Change can come with challenges. Sri Lanka’s economy posted a growth rate exceeding 7.0% in every year since 2012 and continued to grow robustly in 2014 posting a rate of 7.4%, up from 7.2% in 2013. The reduction in growth rates can be argued on several levels as the new Government has contended growth rates were unrealistically inflated by the previous regime. Be that as it may, in the game of numbers Sri Lanka has to make the most of this period to reset its course in accordance with good governance.
The report says the election in January 2015 brought a new president into office on a mandate for political and economic change and with the parliamentary elections expected in June 2015 the year will be marked by political transition. Risks to economic growth arise from uncertainties during the transition and a wait-and-see approach adopted by investors, it says.
Construction is expected to slow after leading growth in recent years, driven by large Government infrastructure projects. Political uncertainty would retard private investment. While investment is likely to lose momentum in 2015, consumption is expected to pick up thanks to the concessions provided by the Budget.
Price reductions for food and fuel will encourage private consumption and Government consumption will rise with the shift in the Budget toward recurrent expenditure, the report adds. However, the outlook is for a continued strong economic performance aided by generally favourable global conditions, especially with tourism, remittances and apparel. The Government is also hoping that better engagement with the international community, streamlining investment processors and empowering law and order will spur greater foreign investment opportunities.

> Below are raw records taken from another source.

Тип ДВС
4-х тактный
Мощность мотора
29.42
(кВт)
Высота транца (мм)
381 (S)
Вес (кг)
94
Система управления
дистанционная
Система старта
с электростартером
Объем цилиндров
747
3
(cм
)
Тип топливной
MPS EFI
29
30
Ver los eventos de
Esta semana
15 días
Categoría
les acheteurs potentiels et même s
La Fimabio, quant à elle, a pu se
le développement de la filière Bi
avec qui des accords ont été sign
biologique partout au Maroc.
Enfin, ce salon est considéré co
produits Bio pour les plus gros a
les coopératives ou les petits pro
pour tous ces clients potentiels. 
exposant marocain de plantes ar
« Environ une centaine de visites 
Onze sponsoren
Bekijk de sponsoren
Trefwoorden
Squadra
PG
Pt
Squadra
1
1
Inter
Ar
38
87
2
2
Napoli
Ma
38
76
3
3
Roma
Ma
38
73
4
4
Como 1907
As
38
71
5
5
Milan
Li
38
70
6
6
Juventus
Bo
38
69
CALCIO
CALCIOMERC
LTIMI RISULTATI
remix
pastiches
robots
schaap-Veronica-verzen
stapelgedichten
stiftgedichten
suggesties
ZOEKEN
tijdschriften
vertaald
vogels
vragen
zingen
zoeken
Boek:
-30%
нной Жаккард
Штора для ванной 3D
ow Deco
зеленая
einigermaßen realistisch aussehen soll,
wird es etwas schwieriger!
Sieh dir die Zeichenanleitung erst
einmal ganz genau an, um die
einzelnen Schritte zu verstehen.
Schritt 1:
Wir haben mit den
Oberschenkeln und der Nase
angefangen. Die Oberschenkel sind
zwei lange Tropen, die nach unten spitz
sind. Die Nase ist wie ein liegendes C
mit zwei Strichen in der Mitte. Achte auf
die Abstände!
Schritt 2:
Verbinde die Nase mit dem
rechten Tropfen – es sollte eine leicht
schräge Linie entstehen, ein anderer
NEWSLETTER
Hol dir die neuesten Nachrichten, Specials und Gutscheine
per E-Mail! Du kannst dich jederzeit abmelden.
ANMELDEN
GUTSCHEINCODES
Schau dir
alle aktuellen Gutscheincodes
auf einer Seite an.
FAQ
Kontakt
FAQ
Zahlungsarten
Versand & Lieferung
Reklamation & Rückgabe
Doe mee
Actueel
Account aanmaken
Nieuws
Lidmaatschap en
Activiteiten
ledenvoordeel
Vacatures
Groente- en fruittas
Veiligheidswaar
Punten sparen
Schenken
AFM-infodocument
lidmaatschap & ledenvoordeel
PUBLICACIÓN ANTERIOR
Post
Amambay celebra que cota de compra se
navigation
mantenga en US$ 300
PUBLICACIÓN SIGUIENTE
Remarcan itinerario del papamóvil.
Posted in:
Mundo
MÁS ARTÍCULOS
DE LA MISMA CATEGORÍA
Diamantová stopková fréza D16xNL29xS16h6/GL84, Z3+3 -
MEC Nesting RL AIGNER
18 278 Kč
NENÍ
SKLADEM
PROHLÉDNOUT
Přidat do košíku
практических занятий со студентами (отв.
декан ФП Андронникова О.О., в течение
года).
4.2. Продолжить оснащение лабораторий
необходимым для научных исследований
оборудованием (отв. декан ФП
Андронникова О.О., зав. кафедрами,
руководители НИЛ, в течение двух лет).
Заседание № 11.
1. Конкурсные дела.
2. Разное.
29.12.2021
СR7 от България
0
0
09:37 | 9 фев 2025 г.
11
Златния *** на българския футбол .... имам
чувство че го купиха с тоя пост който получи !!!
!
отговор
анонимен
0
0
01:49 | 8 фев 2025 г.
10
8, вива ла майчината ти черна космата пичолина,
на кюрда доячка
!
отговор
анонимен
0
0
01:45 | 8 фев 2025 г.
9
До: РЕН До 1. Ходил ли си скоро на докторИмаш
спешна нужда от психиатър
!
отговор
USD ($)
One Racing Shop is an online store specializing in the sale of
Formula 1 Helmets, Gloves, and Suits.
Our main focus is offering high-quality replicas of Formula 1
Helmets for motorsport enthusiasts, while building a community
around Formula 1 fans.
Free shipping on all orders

Engaging with the United Nations is one instance that the Government is hoping will yield fruit by returning the treasured GSP+ to Sri Lanka. The European Union has already made it clear that the Government will have to perfect its scorecard concerning 27 UN conventions and the upcoming report by the United Nations Human Rights Council (UNHRC) will be one instance where political and economic progress could well converge.
The cloud wedged in this silver lining is the investigations that the top powers of the Government have indicated it may initiate. These could include regulators, the stock market and top conglomerates along with a plethora of other allegations that are piling up daily. On a practical level how much of these will promote good governance without plunging the economy into chaos will have to be carefully managed.
As the political transition evolves it also needs to not be too self-involved and move towards giving confidence to the business community so that they too can move forward with their tasks. This is especially crucial as growth is an essential part of a stable Government. Such closely aligned sectors depend on each other for survival.